ONE PEOPLE, UNDER GOD
With a message for the MPCS community of unity and national pride, Dr. Pender offered life advice to the audience that his own grandfather had shared with him. We experience great privilege in America unlike anything seen anywhere else in the world, he shared. He challenged the “young people to make things better by coming together as one [people under God].” Having grown up in the segregated South, Dr. Pender experienced schools in Dekalb County with no running water and witnessed soldiers on Army trains separated by race. He asked his mother why things were this way. She told him one day change was going to come.
“We win; we can’t be defeated,” he said, “when we all come together as one people.” When he served overseas, he said enemy bullets gave no regard to the color of a soldier’s skin. The soldiers were all fighting the same war for the same country, and they all bled the same red blood. In an especially moving moment, Dr. Pender recalls praying to God while in a foxhole underneath a starry Vietnam sky, “God, please let me get home to see my family.” In a heartbreaking moment, Dr. Pender recalled holding a young, white soldier in his arms as the young man died - ”It didn’t matter what color he was. He was American.” He was able to get through it all because “God was on my side.”

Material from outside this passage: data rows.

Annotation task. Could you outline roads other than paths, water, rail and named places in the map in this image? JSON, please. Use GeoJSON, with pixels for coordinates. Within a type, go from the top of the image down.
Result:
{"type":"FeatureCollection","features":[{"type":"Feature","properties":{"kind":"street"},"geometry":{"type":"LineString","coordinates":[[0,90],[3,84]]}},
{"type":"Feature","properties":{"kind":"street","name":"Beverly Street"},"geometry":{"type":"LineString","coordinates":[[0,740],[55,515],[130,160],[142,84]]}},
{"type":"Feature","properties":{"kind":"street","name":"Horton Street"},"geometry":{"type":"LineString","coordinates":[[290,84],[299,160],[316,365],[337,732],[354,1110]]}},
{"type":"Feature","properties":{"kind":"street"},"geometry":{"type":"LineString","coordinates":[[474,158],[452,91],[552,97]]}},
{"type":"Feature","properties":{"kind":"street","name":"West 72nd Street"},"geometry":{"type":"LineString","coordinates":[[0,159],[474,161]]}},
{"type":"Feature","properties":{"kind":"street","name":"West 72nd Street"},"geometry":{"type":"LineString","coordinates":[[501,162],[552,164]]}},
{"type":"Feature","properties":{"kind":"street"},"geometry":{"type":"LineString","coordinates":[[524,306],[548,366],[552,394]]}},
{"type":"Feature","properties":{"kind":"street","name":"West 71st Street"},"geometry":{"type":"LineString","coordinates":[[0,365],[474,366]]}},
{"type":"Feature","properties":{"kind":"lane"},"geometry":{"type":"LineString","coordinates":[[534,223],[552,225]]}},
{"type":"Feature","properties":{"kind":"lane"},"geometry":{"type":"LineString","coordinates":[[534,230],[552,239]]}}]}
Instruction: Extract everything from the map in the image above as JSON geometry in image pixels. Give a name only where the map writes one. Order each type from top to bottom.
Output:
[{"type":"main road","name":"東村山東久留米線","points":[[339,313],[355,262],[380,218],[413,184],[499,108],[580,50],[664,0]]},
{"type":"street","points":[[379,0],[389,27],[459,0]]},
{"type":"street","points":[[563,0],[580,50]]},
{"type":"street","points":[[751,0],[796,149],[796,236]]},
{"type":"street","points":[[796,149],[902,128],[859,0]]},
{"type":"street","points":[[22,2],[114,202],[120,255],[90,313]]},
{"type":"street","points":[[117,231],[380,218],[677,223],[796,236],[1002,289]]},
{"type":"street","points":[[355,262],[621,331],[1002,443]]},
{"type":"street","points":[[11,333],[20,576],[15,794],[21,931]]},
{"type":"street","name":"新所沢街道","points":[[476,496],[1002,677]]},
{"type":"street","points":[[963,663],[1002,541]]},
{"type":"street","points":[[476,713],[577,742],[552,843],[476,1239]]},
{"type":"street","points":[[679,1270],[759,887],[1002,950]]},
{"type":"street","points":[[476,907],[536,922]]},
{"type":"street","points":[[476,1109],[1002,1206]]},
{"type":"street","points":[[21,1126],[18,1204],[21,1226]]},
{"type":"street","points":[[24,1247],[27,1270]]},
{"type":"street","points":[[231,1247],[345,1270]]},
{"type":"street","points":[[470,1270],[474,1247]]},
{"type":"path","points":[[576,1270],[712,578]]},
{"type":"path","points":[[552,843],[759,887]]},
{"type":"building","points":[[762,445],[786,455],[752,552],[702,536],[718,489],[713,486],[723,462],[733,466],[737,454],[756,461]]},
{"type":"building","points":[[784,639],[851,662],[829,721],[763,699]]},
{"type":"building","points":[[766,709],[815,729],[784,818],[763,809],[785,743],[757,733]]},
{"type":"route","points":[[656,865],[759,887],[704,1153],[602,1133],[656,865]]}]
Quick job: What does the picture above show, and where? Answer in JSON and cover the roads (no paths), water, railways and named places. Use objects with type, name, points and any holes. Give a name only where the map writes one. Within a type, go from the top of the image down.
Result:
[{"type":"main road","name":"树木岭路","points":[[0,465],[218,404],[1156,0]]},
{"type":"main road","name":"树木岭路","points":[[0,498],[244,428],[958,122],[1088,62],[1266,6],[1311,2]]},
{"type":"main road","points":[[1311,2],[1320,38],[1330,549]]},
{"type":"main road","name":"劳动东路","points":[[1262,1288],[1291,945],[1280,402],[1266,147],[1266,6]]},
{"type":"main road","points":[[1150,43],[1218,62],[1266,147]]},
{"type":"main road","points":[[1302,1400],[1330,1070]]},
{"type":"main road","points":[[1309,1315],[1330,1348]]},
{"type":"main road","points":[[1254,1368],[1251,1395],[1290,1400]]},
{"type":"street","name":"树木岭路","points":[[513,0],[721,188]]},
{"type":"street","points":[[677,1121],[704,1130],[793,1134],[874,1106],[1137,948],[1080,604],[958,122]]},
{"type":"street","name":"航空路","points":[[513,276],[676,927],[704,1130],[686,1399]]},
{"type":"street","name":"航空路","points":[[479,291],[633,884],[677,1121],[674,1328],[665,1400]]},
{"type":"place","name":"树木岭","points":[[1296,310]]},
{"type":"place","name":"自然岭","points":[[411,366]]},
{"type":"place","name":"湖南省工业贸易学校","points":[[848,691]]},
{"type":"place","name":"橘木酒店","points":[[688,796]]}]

LOVE THE PERSON IN FRONT OF YOU
The cherished advice his grandfather shared was “Listen. Read. Do your arithmetic.” And, he left the crowd with these final words: “Never Hate. Love Everyone.” The crowd thanked him with a standing ovation.
MPCS Chief Financial Officer Julie Ray shared that, every year, the Veterans’ Day Chapel “...has me in tears for how well it is done by all involved in making it happen and how meaningfully it impacts our community.” She continued, “I also appreciate the way our students respond and the flags they fly. [What] an incredible and defining moment for our school!” After all, we are one people, under God’s authority, grace, and love.